Outra contribuição do norte foi a idéia de um ser
sobrenatural que dá presentes para as criancinhas durante o Yule. Em algumas
tradições escandinavas, era (e ainda é) um gnomo quem cumpre esse papel. Mas
essa figura logo ganharia traços mais humanos.
Nasce o Papai Noel
Ásia Menor, século 4. Três moças da cidade de Myra (onde hoje
fica a Turquia) estavam na pior. O pai delas não tinha um gato para puxar pelo
rabo, e as garotas só viam um jeito de sair da miséria: entrar para o ramo da
prostituição. Foi então que, numa noite de inverno, um homem misterioso jogou
um saquinho cheio de ouro pela janela (alguns dizem que foi pela chaminé) e
sumiu. Na noite seguinte, atirou outro; depois, mais outro. Um para cada moça.
Aí as meninas usaram o ouro como dotes de casamento – não dava para arranjar um
bom marido na época sem pagar por isso. E viveram felizes para sempre, sem o
fantasma de entrar para a vida, digamos, “profissional”. Tudo graças ao sujeito
dos saquinhos. O nome dele? Papai Noel.
Bom, mais ou menos. O tal benfeitor era um homem de carne e
osso conhecido como Nicolau de Myra, o bispo da cidade. Não existem registros
históricos sobre a vida dele, mas lenda é o que não falta. Nicolau seria um
ricaço que passou a vida dando presentes para os pobres. Histórias sobre a
generosidade do bispo, como essa das moças que escaparam do bordel, ganharam
status de mito. Logo atribuíram toda sorte de milagres a ele. E um século após
sua morte, o bispo foi canonizado pela Igreja Católica. Virou são Nicolau.
Um santo multiuso: padroeiro das crianças, dos mercadores e
dos marinheiros, que levaram sua fama de bonzinho para todos os cantos do Velho
Continente. Na Rússia e na Grécia Nicolau virou o santo nº1, a Nossa Senhora
Aparecida deles. No resto da Europa, a imagem benevolente do bispo de Myra se
fundiu com as tradições do Natal. E ele virou o presenteador oficial da data.

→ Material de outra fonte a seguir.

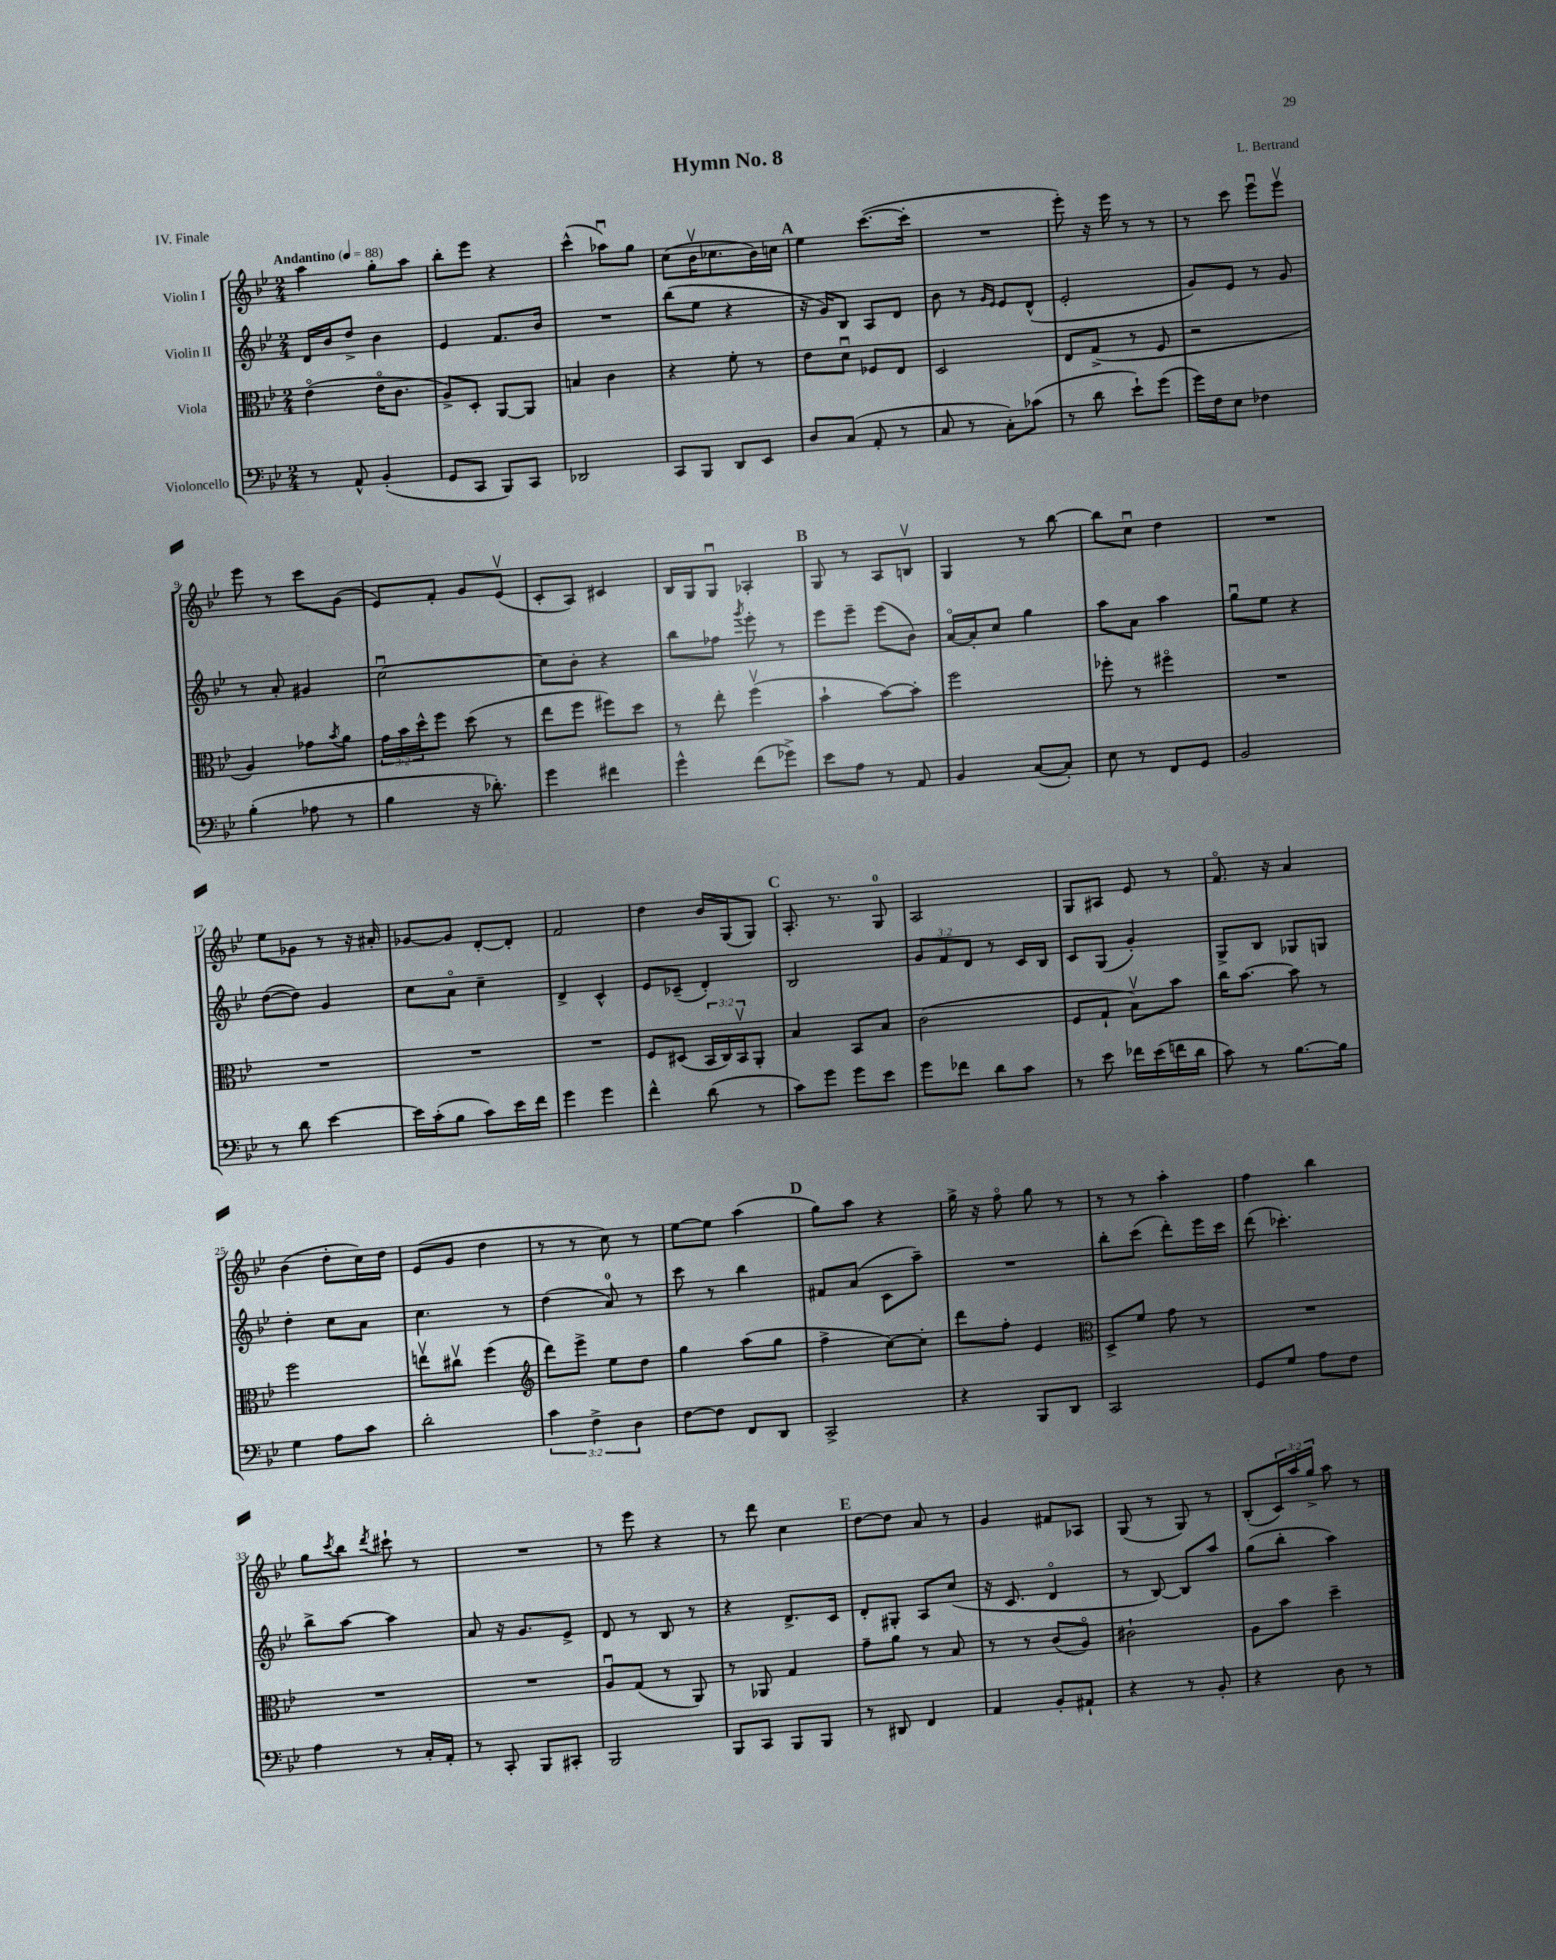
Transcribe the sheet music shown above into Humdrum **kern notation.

Na Grã-Bretanha, passaram a chamá-lo de Father Christmas (Papai Natal). Os
franceses cunharam Pére Nöel, que quer dizer a mesma coisa e deu origem ao nome
que usamos aqui. Na Holanda, o santo Nicolau teve o nome encurtado para
Sinterklaas. E o povo dos Países Baixos levou essa versão para a colônia
holandesa de Nova Amsterdã (atual Nova York) no século 17 – daí o Santa Claus
que os ianques adotariam depois. Assim o Natal que a gente conhece ia ganhando
o mundo, mas nem todos gostaram da idéia.